Stevens’ teams posted perfect academic progress rates—a statistic determined by academic eligibility and retention of a team’s athletes—in two of his first three years as head coach at Butler.
When Paterno was first hired, people often confused Penn State for Penn, the Ivy League school in Philadelphia, because Penn State was not a household name in the world of college sports.
Before Stevens was hired, Butler was just another small mid-major capable of producing an upset.
The Nittany Lions’ football program rose to the national spotlight and became a powerhouse during Paterno’s tenure. This included two national championships and five undefeated seasons.
Stevens is now entering his fifth season as head coach at Butler. He boasts a 118-26 record and back-to-back appearances in the national championship game.
What is happening at Butler is something special. Brad Stevens is a special coach, worth every penny of the $554,941 he earned last year. Only 35, he has plenty of years left on the sidelines if he so desires.
Yet Stevens will never take credit for the success of his team. He is too humble a person for that, just like Paterno was.

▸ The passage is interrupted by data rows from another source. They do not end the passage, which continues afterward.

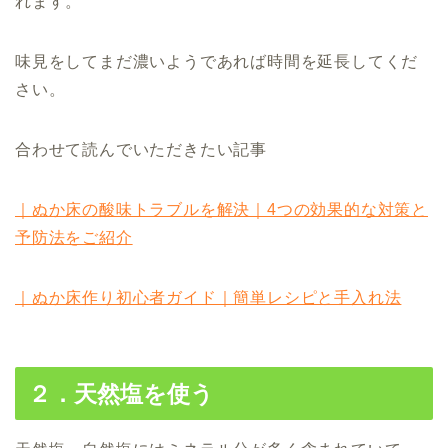
れます。
味見をしてまだ濃いようであれば時間を延長してくだ
さい。
合わせて読んでいただきたい記事
｜ぬか床の酸味トラブルを解決｜4つの効果的な対策と
予防法をご紹介
｜ぬか床作り初心者ガイド｜簡単レシピと手入れ法
２．天然塩を使う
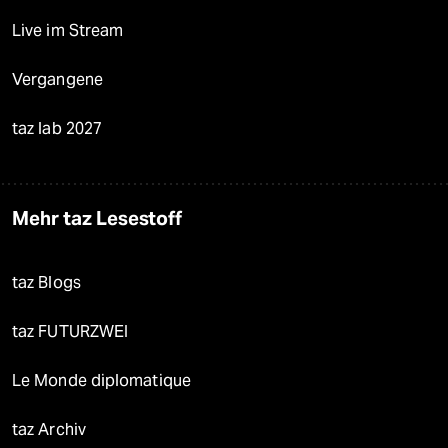
Live im Stream
Vergangene
taz lab 2027
Mehr taz Lesestoff
taz Blogs
taz FUTURZWEI
Le Monde diplomatique
taz Archiv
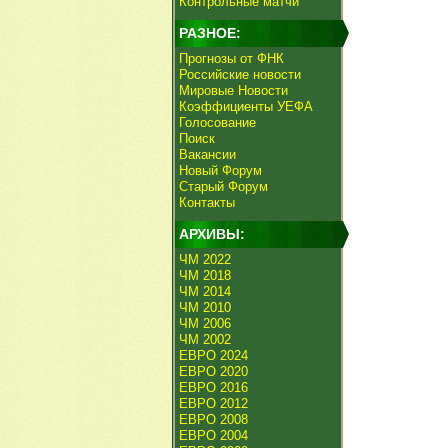
Контрольные матчи
РАЗНОЕ:
Прогнозы от ФНК
Российские новости
Мировые Новости
Коэффициенты УЕФА
Голосование
Поиск
Вакансии
Новый Форум
Старый Форум
Контакты
АРХИВЫ:
ЧМ 2022
ЧМ 2018
ЧМ 2014
ЧМ 2010
ЧМ 2006
ЧМ 2002
ЕВРО 2024
ЕВРО 2020
ЕВРО 2016
ЕВРО 2012
ЕВРО 2008
ЕВРО 2004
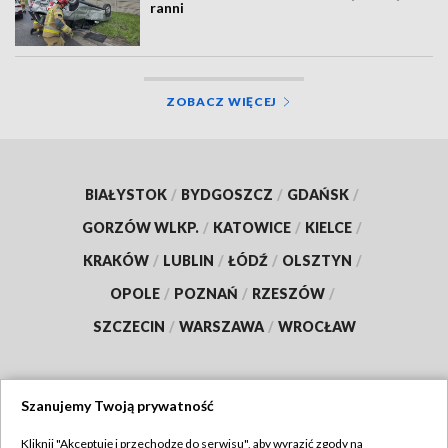
ranni
ZOBACZ WIĘCEJ
BIAŁYSTOK
/
BYDGOSZCZ
/
GDAŃSK
/
GORZÓW WLKP.
/
KATOWICE
/
KIELCE
/
KRAKÓW
/
LUBLIN
/
ŁÓDŹ
/
OLSZTYN
/
OPOLE
/
POZNAŃ
/
RZESZÓW
/
SZCZECIN
/
WARSZAWA
/
WROCŁAW
Szanujemy Twoją prywatność
Dołącz do nas:
Kliknij "Akceptuję i przechodzę do serwisu", aby wyrazić zgody na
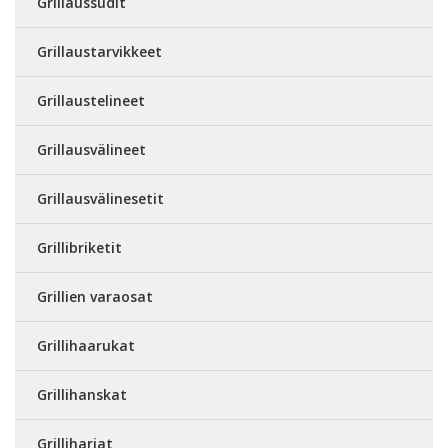
Grillaussudit
Grillaustarvikkeet
Grillaustelineet
Grillausvälineet
Grillausvälinesetit
Grillibriketit
Grillien varaosat
Grillihaarukat
Grillihanskat
Grilliharjat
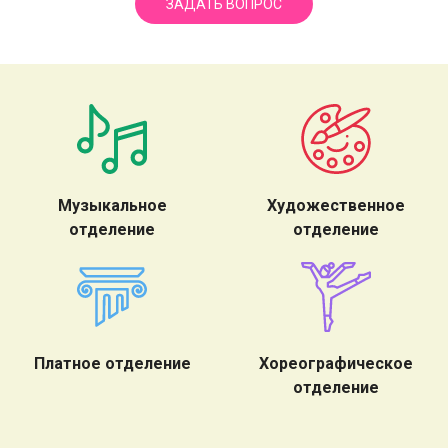
ЗАДАТЬ ВОПРОС
Музыкальное
Художественное
отделение
отделение
Платное отделение
Хореографическое
отделение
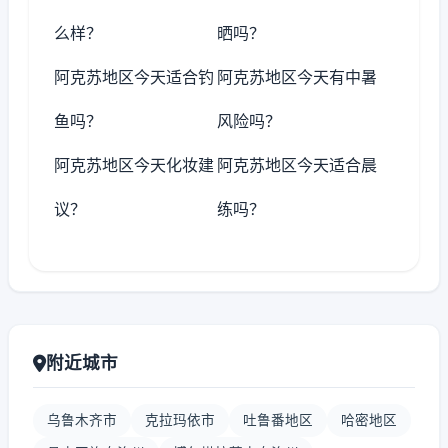
么样？
晒吗？
阿克苏地区今天适合钓
阿克苏地区今天有中暑
鱼吗？
风险吗？
阿克苏地区今天化妆建
阿克苏地区今天适合晨
议？
练吗？
附近城市
乌鲁木齐市
克拉玛依市
吐鲁番地区
哈密地区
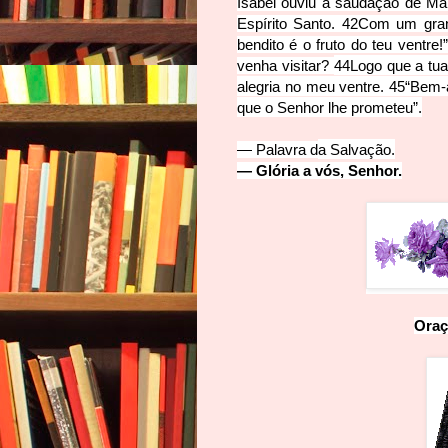
Isabel ouviu a saudação de Mari
Espírito Santo.
42
Com um grand
bendito é o fruto do teu ventre!
venha visitar?
44
Logo que a tu
alegria no meu ventre.
45
“Bem-a
que o Senhor lhe prometeu”.
— Palavra d
a Salva
ção.
— Glória a v
ós, S
enhor.
Oraç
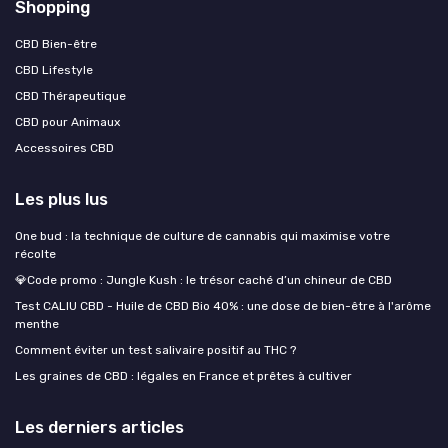
Shopping
CBD Bien-être
CBD Lifestyle
CBD Thérapeutique
CBD pour Animaux
Accessoires CBD
Les plus lus
One bud : la technique de culture de cannabis qui maximise votre
récolte
💎Code promo : Jungle Kush : le trésor caché d’un chineur de CBD
Test CALIU CBD - Huile de CBD Bio 40% : une dose de bien-être à l'arôme
menthe
Comment éviter un test salivaire positif au THC ?
Les graines de CBD : légales en France et prêtes à cultiver
Les derniers articles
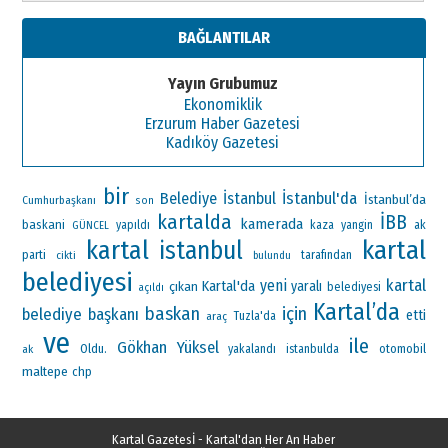
BAĞLANTILAR
Yayın Grubumuz
Ekonomiklik
Erzurum Haber Gazetesi
Kadıköy Gazetesi
bir
İstanbul'da
Belediye
İstanbul
İstanbul’da
Cumhurbaşkanı
son
kartalda
İBB
kamerada
baskani
ak
yapıldı
kaza
yangin
GÜNCEL
kartal
kartal
istanbul
parti
tarafından
cikti
bulundu
belediyesi
kartal
yeni
Kartal'da
çıkan
yaralı
belediyesi
açıldı
Kartal’da
baskan
için
belediye başkanı
etti
araç
Tuzla'da
ve
ile
Gökhan Yüksel
Oldu.
otomobil
ak
yakalandı
istanbulda
maltepe
chp
Kartal Gazetesİ - Kartal'dan Her An Haber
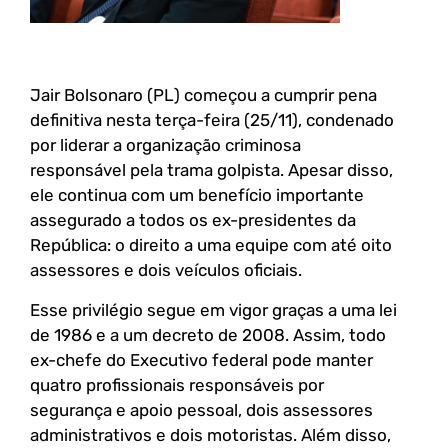
Jair Bolsonaro (PL) começou a cumprir pena
definitiva nesta terça-feira (25/11), condenado
por liderar a organização criminosa
responsável pela trama golpista. Apesar disso,
ele continua com um benefício importante
assegurado a todos os ex-presidentes da
República: o direito a uma equipe com até oito
assessores e dois veículos oficiais.
Esse privilégio segue em vigor graças a uma lei
de 1986 e a um decreto de 2008. Assim, todo
ex-chefe do Executivo federal pode manter
quatro profissionais responsáveis por
segurança e apoio pessoal, dois assessores
administrativos e dois motoristas. Além disso,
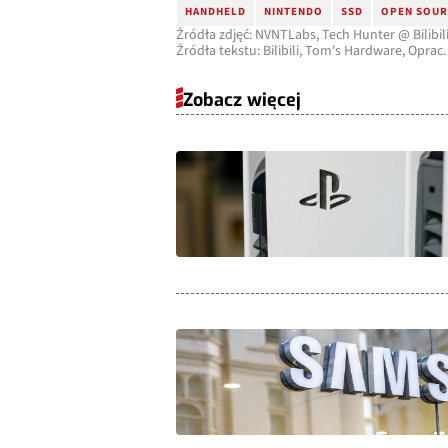
HANDHELD
NINTENDO
SSD
OPEN SOUR
Źródła zdjęć: NVNTLabs, Tech Hunter @ Bilibil
Źródła tekstu: Bilibili, Tom's Hardware, Oprac
Zobacz więcej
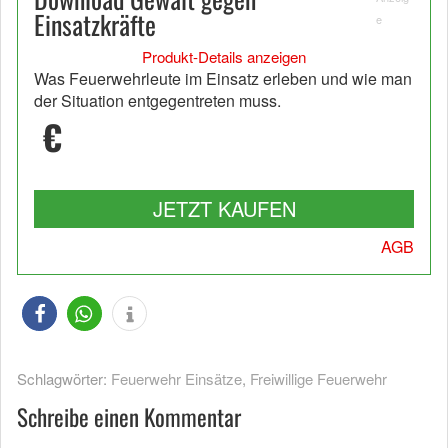
Einsatzkräfte
e
Produkt-Details anzeigen
Was Feuerwehrleute im Einsatz erleben und wie man
der Situation entgegentreten muss.
€
JETZT KAUFEN
AGB
Schlagwörter:
Feuerwehr Einsätze
,
Freiwillige Feuerwehr
Schreibe einen Kommentar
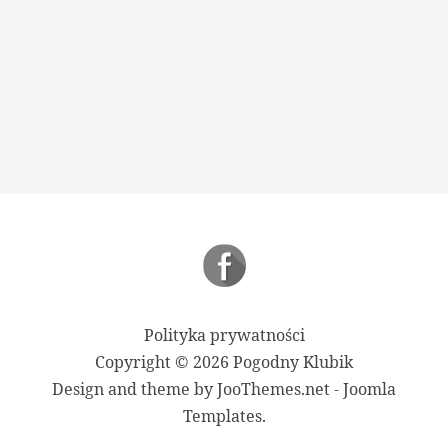
Polityka prywatności
Copyright © 2026 Pogodny Klubik
Design and theme by JooThemes.net -
Joomla
Templates
.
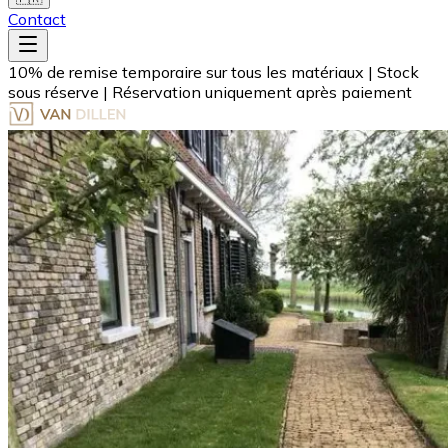
Contact
10% de remise temporaire sur tous les matériaux
|
Stock
sous réserve
|
Réservation uniquement après paiement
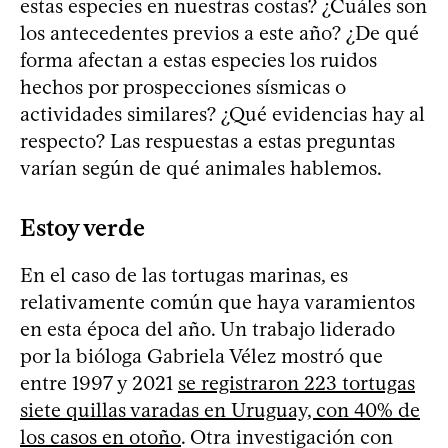
estas especies en nuestras costas? ¿Cuáles son
los antecedentes previos a este año? ¿De qué
forma afectan a estas especies los ruidos
hechos por prospecciones sísmicas o
actividades similares? ¿Qué evidencias hay al
respecto? Las respuestas a estas preguntas
varían según de qué animales hablemos.
Estoy verde
En el caso de las tortugas marinas, es
relativamente común que haya varamientos
en esta época del año. Un trabajo liderado
por la bióloga Gabriela Vélez mostró que
entre 1997 y 2021
se registraron 223 tortugas
siete quillas varadas en Uruguay, con 40% de
los casos en otoño
. Otra investigación con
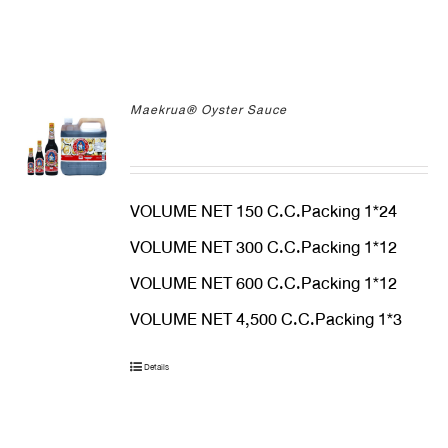
Maekrua® Oyster Sauce
VOLUME NET 150 C.C.Packing 1*24
VOLUME NET 300 C.C.Packing 1*12
VOLUME NET 600 C.C.Packing 1*12
VOLUME NET 4,500 C.C.Packing 1*3
Details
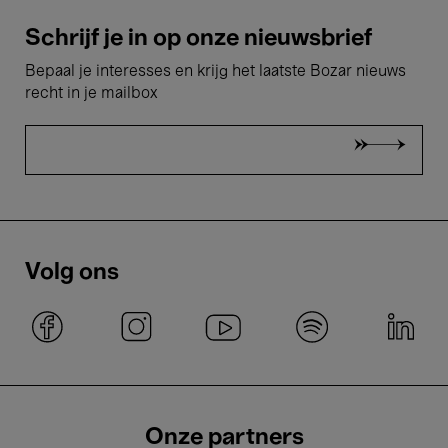
Schrijf je in op onze nieuwsbrief
Bepaal je interesses en krijg het laatste Bozar nieuws
recht in je mailbox
Volg ons
Onze partners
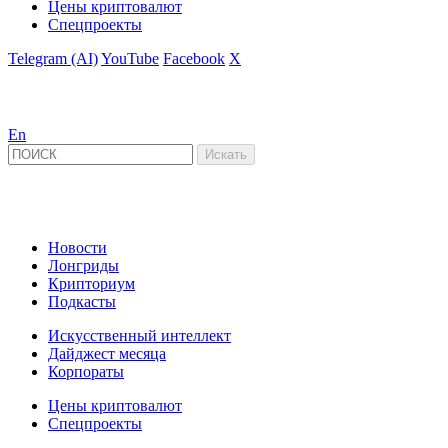
Цены криптовалют
Спецпроекты
Telegram (AI)
YouTube
Facebook
X
En
Новости
Лонгриды
Крипториум
Подкасты
Искусственный интеллект
Дайджест месяца
Корпораты
Цены криптовалют
Спецпроекты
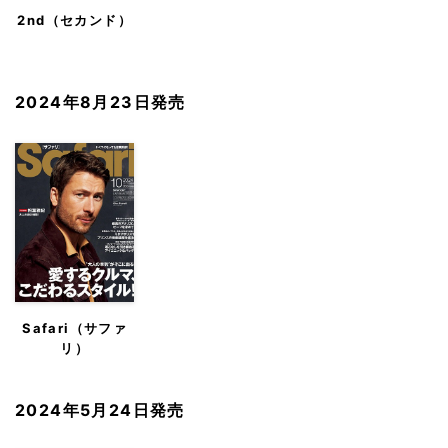
2nd（セカンド）
2024年8月23日発売
Safari（サファ
リ）
2024年5月24日発売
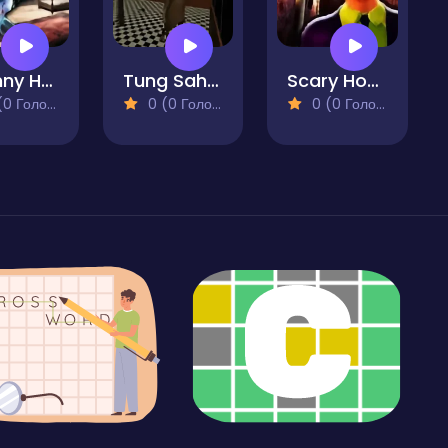
Granny House Escape
Tung Sahur Horror Escape
Scary House Clown Evil
 Голосів)
0 (0 Голосів)
0 (0 Голосів)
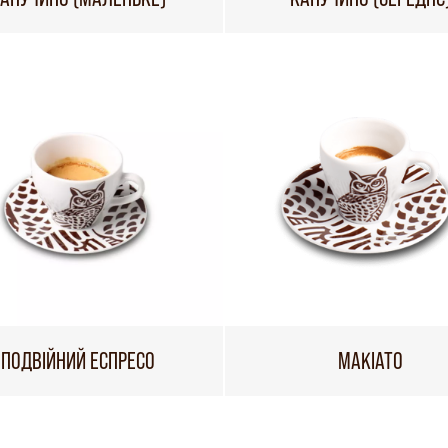
ПОДВІЙНИЙ ЕСПРЕСО
МАКІАТО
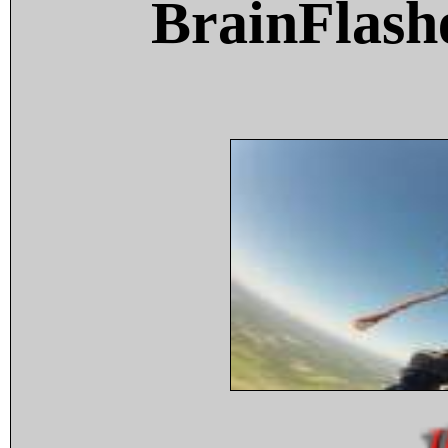
BrainFlash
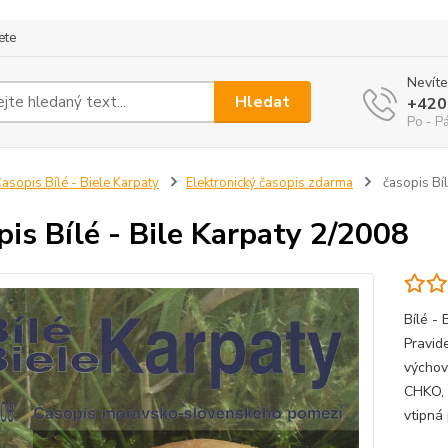
ete
Nevíte
Hledat
+420
Po - P
asopis Bílé - Biele Karpaty
Elektronický časopis zdarma
časopis Bíl
pis Bílé - Bile Karpaty 2/2008
Bílé -
Pravide
výchov
CHKO, 
vtipná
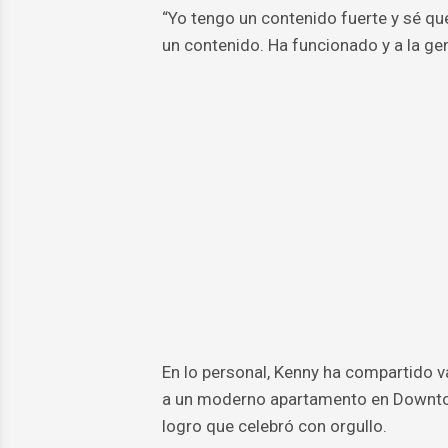
“Yo tengo un contenido fuerte y sé qu
un contenido. Ha funcionado y a la gen
En lo personal, Kenny ha compartido 
a un moderno apartamento en Downto
logro que celebró con orgullo.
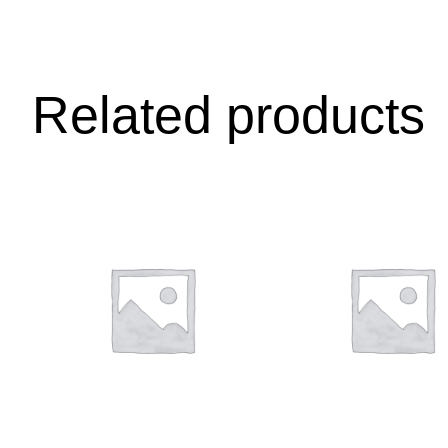
Related products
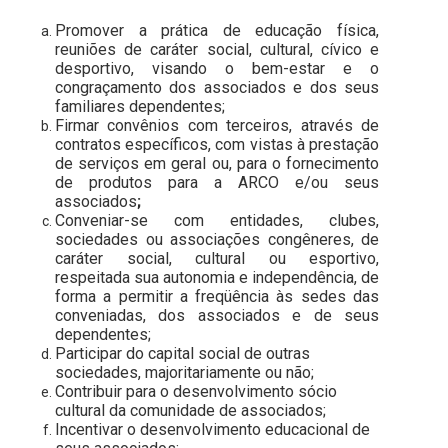
Promover a prática de educação física,
reuniões de caráter social, cultural, cívico e
desportivo, visando o bem-estar e o
congraçamento dos associados e dos seus
familiares dependentes;
Firmar convênios com terceiros, através de
contratos específicos, com vistas à prestação
de serviços em geral ou, para o fornecimento
de produtos para a ARCO e/ou seus
associados
;
Conveniar-se com entidades, clubes,
sociedades ou associações congêneres, de
caráter social, cultural ou esportivo,
respeitada sua autonomia e independência, de
forma a permitir a freqüência às sedes das
conveniadas, dos associados e de seus
dependentes;
Participar do capital social de outras
sociedades, majoritariamente ou não;
Contribuir para o desenvolvimento sócio
cultural da comunidade de associados;
Incentivar o desenvolvimento educacional de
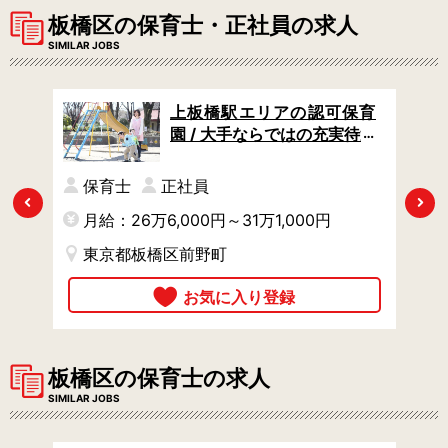
板橋区の保育士・正社員の求人
SIMILAR JOBS
認可
上板橋駅エリアの認可保育
の好
園 / 大手ならではの充実待遇
年休
/ 月給26万円以上 / 独自の社
奨励
宅制度あり
保育士
正社員
Previous
Next
月給：26万6,000円～31万1,000円
月
東京都板橋区前野町
板橋区の保育士の求人
SIMILAR JOBS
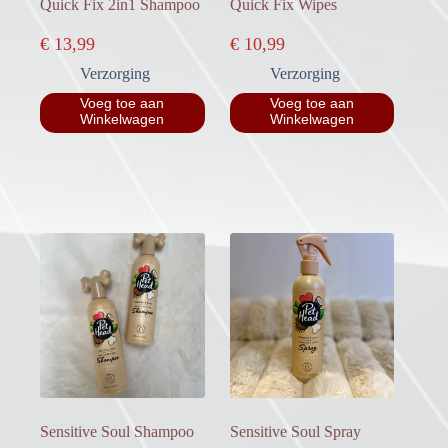
Quick Fix 2in1 Shampoo
Quick Fix Wipes
€
13,99
€
10,99
Verzorging
Verzorging
Voeg toe aan
Voeg toe aan
Winkelwagen
Winkelwagen
Sensitive Soul Shampoo
Sensitive Soul Spray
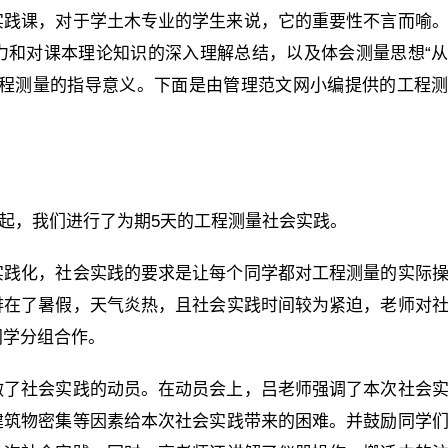
实践课，对于学土木专业的学生来说，它的重要性不言而喻
力和对课本理论知识的深入理解总结，以及体会测量思想“
工程测量的指导意义。下面是由管理范文网小编提供的工程
4日起，我们进行了为期5天的工程测量社会实践。
实践化，社会实践的要求是让每个同学都对工程测量的实际
排在了暑假，天气炎热，且社会实践时间较为紧迫，老师对
同学分组合作。
做了社会实践的动员。在动员会上，吕老师强调了本次社会
建筑物密集等因素给本次社会实践带来的困难。并鼓励同学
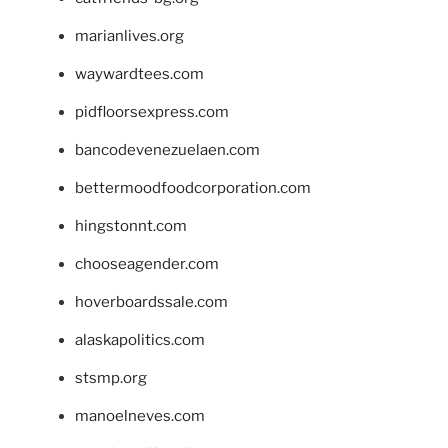
marianlives.org
waywardtees.com
pidfloorsexpress.com
bancodevenezuelaen.com
bettermoodfoodcorporation.com
hingstonnt.com
chooseagender.com
hoverboardssale.com
alaskapolitics.com
stsmp.org
manoelneves.com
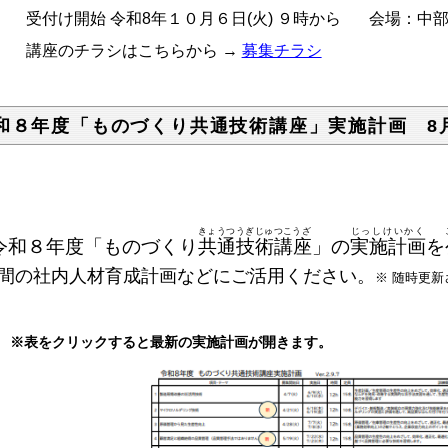
付け開始 令和8年１０月６日(火) ９時から 会場：中
座のチラシはこちらから →
募集チラシ
和８年度「ものづくり共通技術講座」実施計画 8
きょうつうぎじゅつこうざ
じっしけいかく
令和８年度「ものづくり
共通技術講座
」の
実施計画
を
間の社内人材育成計画などにご活用ください。
※ 随時更
※表をクリックすると最新の実施計画が開きます。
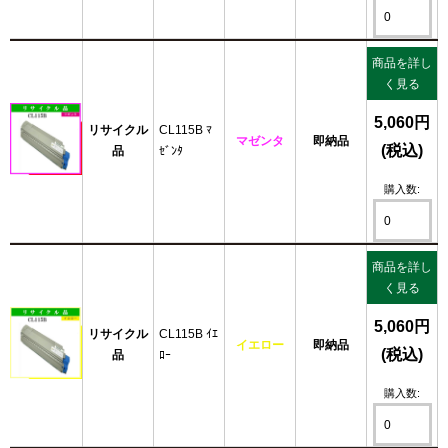
商品を詳し
く見る
5,060円
リサイクル
CL115B ﾏ
マゼンタ
即納品
(税込)
品
ｾﾞﾝﾀ
購入数:
商品を詳し
く見る
5,060円
リサイクル
CL115B ｲｴ
イエロー
即納品
(税込)
品
ﾛｰ
購入数:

Stevens will graciously praise his players for the team’s success, not the other way around.
In that, he exemplifies a tradition of the school: The Butler Way.
While Stevens is a fundamental aspect of the recent success Butler has grown accustomed to, the players, the alumni and the fans are the ones contributing to the legacy upon which Stevens is rapidly building.
Hopefully Brad will take a page from Paterno’s book and stay at Butler for many years to come.